印象里的先生眉目清秀,却不苟言笑,看去和善的脸上,一旦被哪个学童惹得生起气来,也够怕人的,顺手便抓起摆放在方桌上的足有三尺长的窄木板,抽打那个学童的手掌,打得学童尖声哭叫,他也不会饶恕,说打五板绝不少打一板。我确凿怯惧那把木板,窝着贪玩的野性子,避免了木板击掌的惩罚。我已记不清学习课目的内容,却记得这种延续到1950年春天的老式乡村学堂的格局到秋季就废止了。据说穿蓝袍的先生被政府收编,集中培训去了。人民政府派来了一位新教师,穿着四个兜的干部装,个头高大且粗壮。他到处向乡民申明他是人民教师,要称他×老师,不许再称他先生;对入学的孩子要称学生,不能称学童了;最让乡民们新鲜的是,这位人民教师的报酬由政府每月发给,不用学生家庭分摊,村民们惊喜地说,娃娃念书不掏钱,新社会真好。
我上学的第二年春天,村子里实行了土地改革,我们村子没有划定一户地主或富农的农户,比我们村子少一小半农户的东蒋村划定一户地主成分的人家,土地和财物被分配给穷人了,作为三合院的坐庄建筑——三间大房收归为公有,议定为初级小学的学校。这样,1951年的下学期,我和同学们就在这幢宽敞的大房子里上课了。教室宽敞了,光线也比窑洞亮堂了,却要出村子跑远路上学了,东、西蒋村之间纵着一道不太高的土梁,梁的两边是两条不太深的沟。那时候一天上三次学,我和西蒋村同学便来回翻六次沟和梁,却也从来不觉得累或苦。也是从这学期起始,教室里有了女学生,都是耐着心到乡民家里说服开导,应该让女娃上学识字,女学生逐渐多起来了,还有十六七岁的大姑娘也认字求学来了。
每天下午,这位老师领着我们在农民的打麦场上扭秧歌,双手上下轮换甩动,高过肩膀,三步一跳,左右扭摆腰身,动作不复杂,很容易做到,难的是排列的两队不仅要步调节奏一致,而且两队要互相交叉变换队形。后来老师又教给我们一种竹竿秧歌,因为多数学生家里没有竹竿,老师变通为柳条,我们从灞河滩到处都有的柳树上砍下擀面杖粗细的柳树枝,剥掉皮,是洁白的柳竿,再用红颜料涂成红白相间的彩色。按照老师教的竹竿秧歌的舞步跳起来,仍然是三步一跳,右手拿着的竹(柳)竿合着脚步击打左肩再击打右肩,最后击打跳起来的脚掌。同学们个个都练得认真,跳得满头大汗也乐在其中,尤其是打麦场边有许多男女村民和小孩围观的时候,大家跳得更认真了,吹着哨子伴着节奏也更来劲了。
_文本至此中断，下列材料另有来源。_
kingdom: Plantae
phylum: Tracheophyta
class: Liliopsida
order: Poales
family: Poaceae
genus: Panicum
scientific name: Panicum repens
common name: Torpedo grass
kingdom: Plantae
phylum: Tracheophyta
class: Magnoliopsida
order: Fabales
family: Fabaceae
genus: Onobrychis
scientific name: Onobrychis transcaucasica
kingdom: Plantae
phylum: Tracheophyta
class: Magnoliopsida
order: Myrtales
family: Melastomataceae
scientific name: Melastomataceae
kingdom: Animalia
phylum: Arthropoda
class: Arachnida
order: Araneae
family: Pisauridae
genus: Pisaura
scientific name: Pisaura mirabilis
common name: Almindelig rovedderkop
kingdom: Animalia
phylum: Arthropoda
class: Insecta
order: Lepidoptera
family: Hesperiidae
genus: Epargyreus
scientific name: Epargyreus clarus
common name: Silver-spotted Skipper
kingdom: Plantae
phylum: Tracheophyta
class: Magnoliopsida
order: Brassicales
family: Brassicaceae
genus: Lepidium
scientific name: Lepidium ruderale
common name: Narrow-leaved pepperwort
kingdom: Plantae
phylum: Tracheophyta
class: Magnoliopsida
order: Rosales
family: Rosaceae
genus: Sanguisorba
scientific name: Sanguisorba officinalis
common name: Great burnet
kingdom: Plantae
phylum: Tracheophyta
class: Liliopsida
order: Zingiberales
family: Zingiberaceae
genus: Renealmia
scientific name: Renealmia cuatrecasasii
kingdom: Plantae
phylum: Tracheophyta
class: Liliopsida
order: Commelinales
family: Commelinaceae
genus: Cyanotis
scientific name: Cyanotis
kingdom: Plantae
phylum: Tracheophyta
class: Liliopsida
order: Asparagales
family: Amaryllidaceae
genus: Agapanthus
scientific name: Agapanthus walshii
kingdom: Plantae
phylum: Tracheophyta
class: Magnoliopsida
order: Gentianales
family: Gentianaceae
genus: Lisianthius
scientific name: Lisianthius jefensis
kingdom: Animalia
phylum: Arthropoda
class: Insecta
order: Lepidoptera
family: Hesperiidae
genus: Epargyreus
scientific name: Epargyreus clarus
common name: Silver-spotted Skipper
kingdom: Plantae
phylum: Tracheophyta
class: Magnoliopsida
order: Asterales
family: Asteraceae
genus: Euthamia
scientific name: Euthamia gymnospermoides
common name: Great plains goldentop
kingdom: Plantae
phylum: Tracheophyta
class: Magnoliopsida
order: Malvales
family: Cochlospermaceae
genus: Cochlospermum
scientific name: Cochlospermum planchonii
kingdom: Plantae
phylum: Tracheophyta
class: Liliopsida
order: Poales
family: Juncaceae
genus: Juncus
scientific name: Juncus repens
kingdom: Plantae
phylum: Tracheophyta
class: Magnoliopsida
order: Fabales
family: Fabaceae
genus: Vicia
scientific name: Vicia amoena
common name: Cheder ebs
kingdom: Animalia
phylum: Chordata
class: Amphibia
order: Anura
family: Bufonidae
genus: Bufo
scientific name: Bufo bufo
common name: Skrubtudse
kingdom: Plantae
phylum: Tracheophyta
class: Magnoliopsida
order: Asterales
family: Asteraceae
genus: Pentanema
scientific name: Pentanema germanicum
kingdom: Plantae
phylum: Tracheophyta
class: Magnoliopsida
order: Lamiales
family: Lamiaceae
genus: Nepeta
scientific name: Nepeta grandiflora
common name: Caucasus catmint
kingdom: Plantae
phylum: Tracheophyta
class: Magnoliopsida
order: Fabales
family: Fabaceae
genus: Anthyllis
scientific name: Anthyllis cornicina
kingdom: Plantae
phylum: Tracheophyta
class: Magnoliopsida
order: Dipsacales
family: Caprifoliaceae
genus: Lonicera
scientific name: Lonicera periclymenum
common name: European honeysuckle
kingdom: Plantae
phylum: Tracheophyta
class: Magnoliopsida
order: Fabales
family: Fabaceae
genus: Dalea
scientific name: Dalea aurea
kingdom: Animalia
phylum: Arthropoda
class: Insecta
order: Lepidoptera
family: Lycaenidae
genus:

教育局的管理部门组织了一场秧歌赛,分片举行,原坡地区的初级小学汇聚在中心小学,我们的竹(柳)竿秧歌别具一姿,独领风骚,随后被安排到原坡和原上的村子里去表演(还有另外几所学校的秧歌队)。每有节日庆祝活动,我们的竹(柳)竿秧歌都受邀表演。我大约刚交上十岁,跟着老师和同学,攥着一根磨得溜光的竹(柳)竿,扭遍了原下原坡和原上的大寨小村,兜里装着自家的馍或锅盔,所到之处的村子或学校供给开水,歇息下来便吃馍喝水,依旧劲头十足地扭。
直扭到四年级毕业,在当年考高级小学难似考秀才的升学考试中,我竟考中了。当时学习的情况已经基本无记,只留下竹(柳)竿秧歌的记忆。在我后来到原上或原坡的这村那庄走动的时候,偶尔竟会泛出少年时到这里扭秧歌的情景。